Trabalho infantil volta a crescer no Brasil

Cerca de 17 milhões de crianças de até 14 anos vivem em domicílios de baixa renda no Brasil. No norte e nordeste, regiões que apresentam as piores situações, 60,6% e 54%, respectivamente vivem com renda domiciliar per capita mensal igual ou inferior a meio salário mínimo. Desse total, 5,8 milhões vivem em situação de extrema pobreza, caracterizada quando a renda per capita é inferior a 25% do salário mínimo.

Os dados fazem parte do relatório Cenário da Infância e Adolescência no Brasil, documento que faz um panorama da situação infantil no país, divulgado pela Fundação Abrinq nesta terça-feira (21/3).

Um dos temas abordados nesta edição do documento, é a violência contra as crianças e adolescentes.

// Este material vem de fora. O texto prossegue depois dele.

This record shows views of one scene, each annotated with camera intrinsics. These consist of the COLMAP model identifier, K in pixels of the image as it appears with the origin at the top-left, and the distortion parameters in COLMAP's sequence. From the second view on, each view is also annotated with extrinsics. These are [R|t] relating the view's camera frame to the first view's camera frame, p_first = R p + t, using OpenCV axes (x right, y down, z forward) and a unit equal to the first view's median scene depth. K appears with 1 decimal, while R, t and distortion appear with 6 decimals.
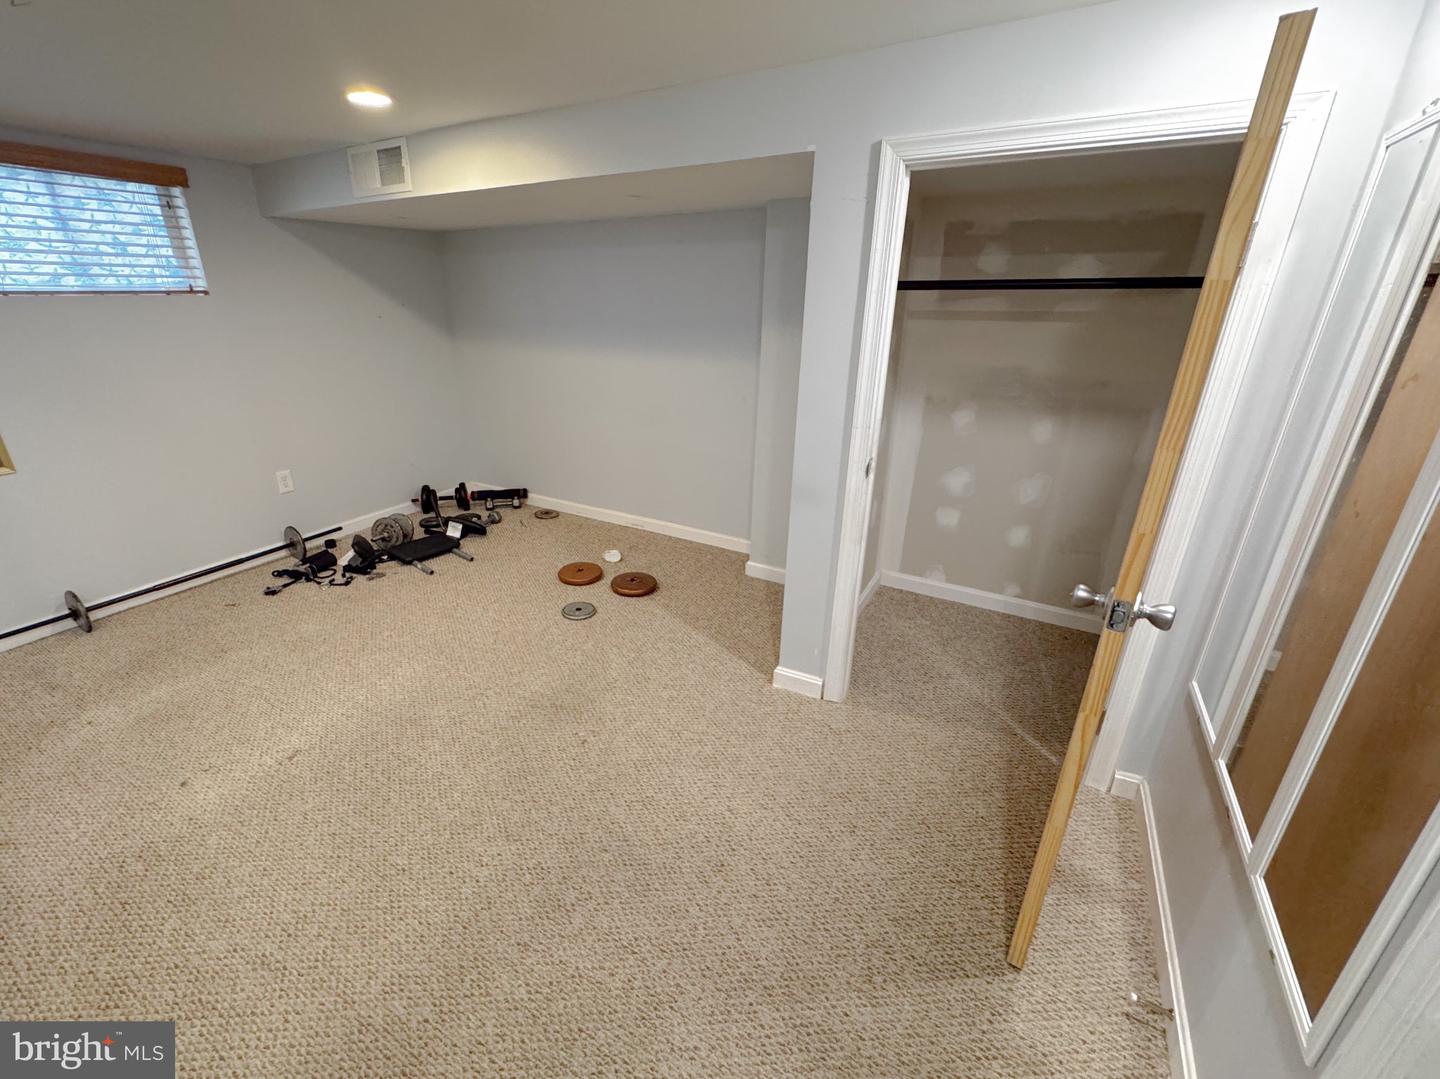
lens RADIAL K [[613.5, 0, 678.1], [0, 613.5, 542.6], [0, 0, 1]] dist [-0.008256, -0.000166]
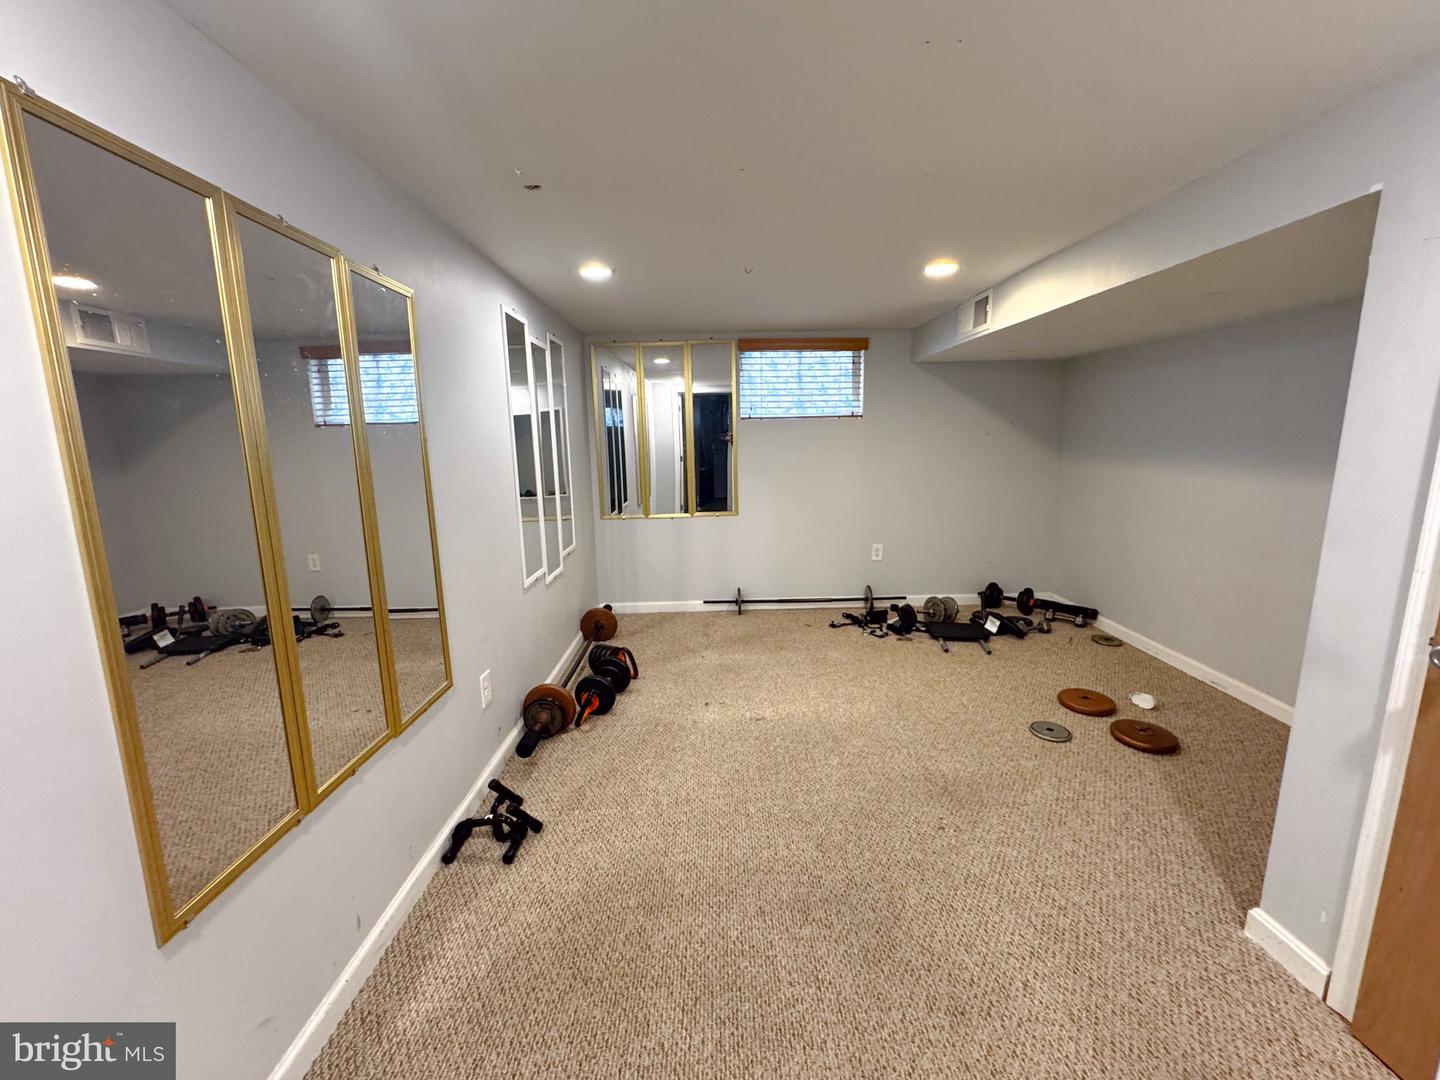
lens RADIAL K [[578.6, 0, 718.3], [0, 578.6, 539.6], [0, 0, 1]] dist [-0.002619, -0.000168]
pose [[0.518560, 0.143138, -0.842975, 0.240102], [-0.303363, 0.952550, -0.024871, 0.009005], [0.799416, 0.268624, 0.537377, 0.056139]]
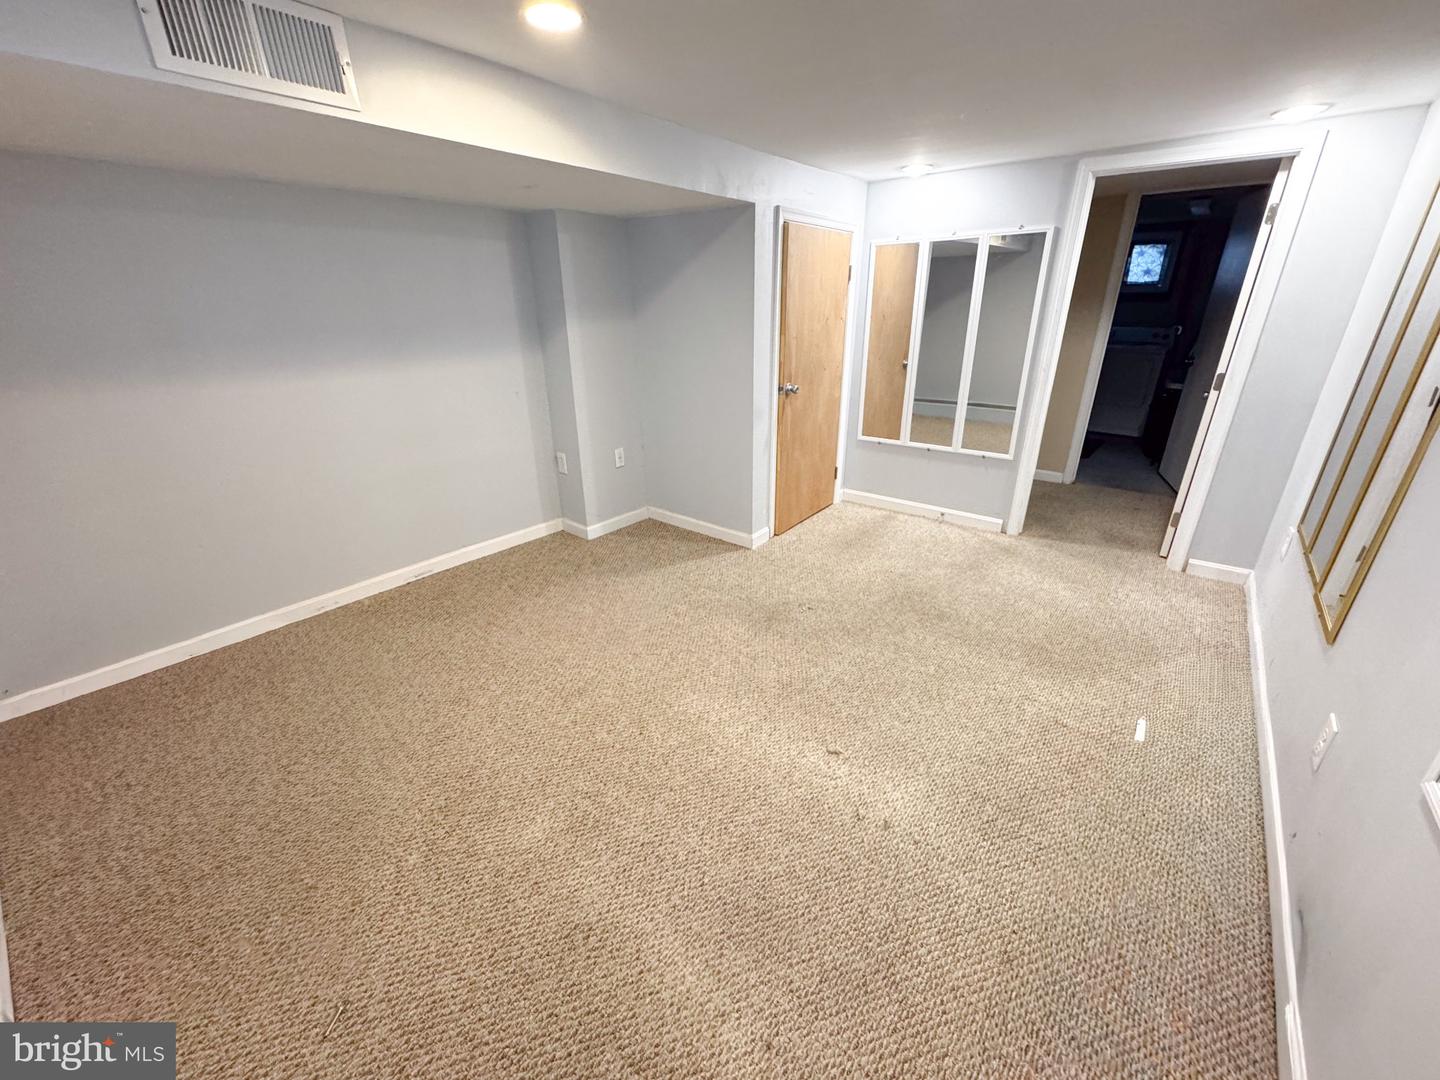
lens RADIAL K [[578.6, 0, 713.7], [0, 578.6, 543.6], [0, 0, 1]] dist [-0.002619, -0.000168]
pose [[0.140400, -0.387641, 0.911056, -0.853847], [0.371486, 0.873570, 0.314443, -0.196929], [-0.917761, 0.294296, 0.266653, 0.511818]]
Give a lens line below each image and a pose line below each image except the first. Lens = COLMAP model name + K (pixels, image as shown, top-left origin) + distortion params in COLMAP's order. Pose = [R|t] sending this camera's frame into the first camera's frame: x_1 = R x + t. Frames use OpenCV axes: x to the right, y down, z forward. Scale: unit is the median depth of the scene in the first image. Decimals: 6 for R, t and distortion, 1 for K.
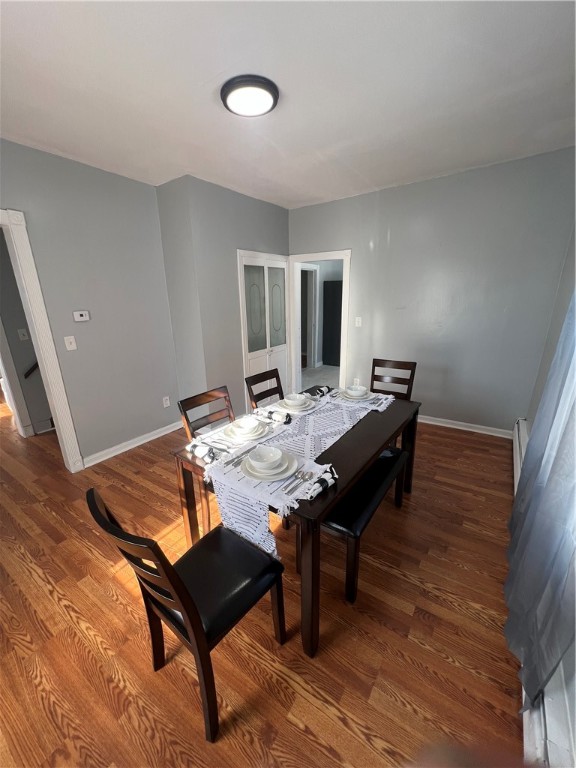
lens RADIAL K [[308.4, 0, 288.9], [0, 308.4, 386.5], [0, 0, 1]] dist [-0.003323, -0.000178]
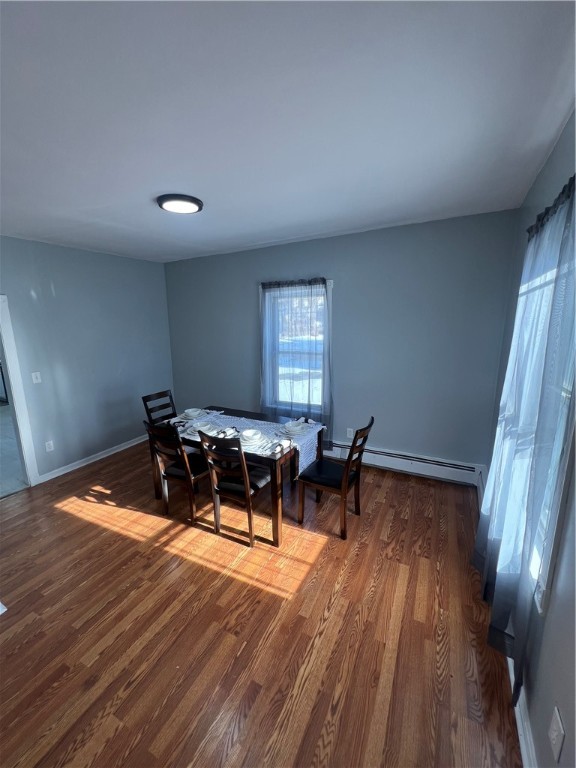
lens RADIAL K [[308.4, 0, 289.0], [0, 308.4, 386.8], [0, 0, 1]] dist [-0.003323, -0.000178]
pose [[-0.126824, -0.182219, 0.975045, -1.463151], [0.301223, 0.929486, 0.212885, -0.322346], [-0.945082, 0.320705, -0.062992, 0.812873]]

Segundo o estudo, 10.465 crianças e jovens até 19 anos foram assassinados no país em 2015, o que corresponde a 18,4% dos homicídios cometidos no Brasil este ano. Em mais de 80% dos casos, a morte ocorreu por uso de armas de fogo. O nordeste concentra a maior parte desses homicídios (4.564 casos), sendo 3.904 por arma de fogo.

Já se tratando de trabalho infantil, o documento revelou que as condições estão mais precárias. Embora tenha reduzido o número de crianças e adolescentes em situação de trabalho na faixa de 10 a 17 anos (redução de 659 mil crianças e adolescentes ocupados em 2015 em comparação a 2014), houve um aumento de 8,5 mil crianças de 5 a 9 anos ocupadas.

O grupo de crianças e adolescentes entre 5 e 17 anos que trabalhavam somou 2,67 milhões em 2015. Mais de 60% delas são do Nordeste e do Sudeste, mas a maior concentração ocorre na Região Sul.

O trabalho infantil é proibido no Brasil para menores de 14 anos, de acordo com o ECA (Estatuto da Criança e do Adolescente). Para quem tem 14 ou 15 anos, é permitida apenas a condição de aprendiz. Entre os 16 e 17 anos, o trabalho é liberado, desde que não comprometa a atividade escolar e que não ocorra em condições insalubres e com jornada noturna.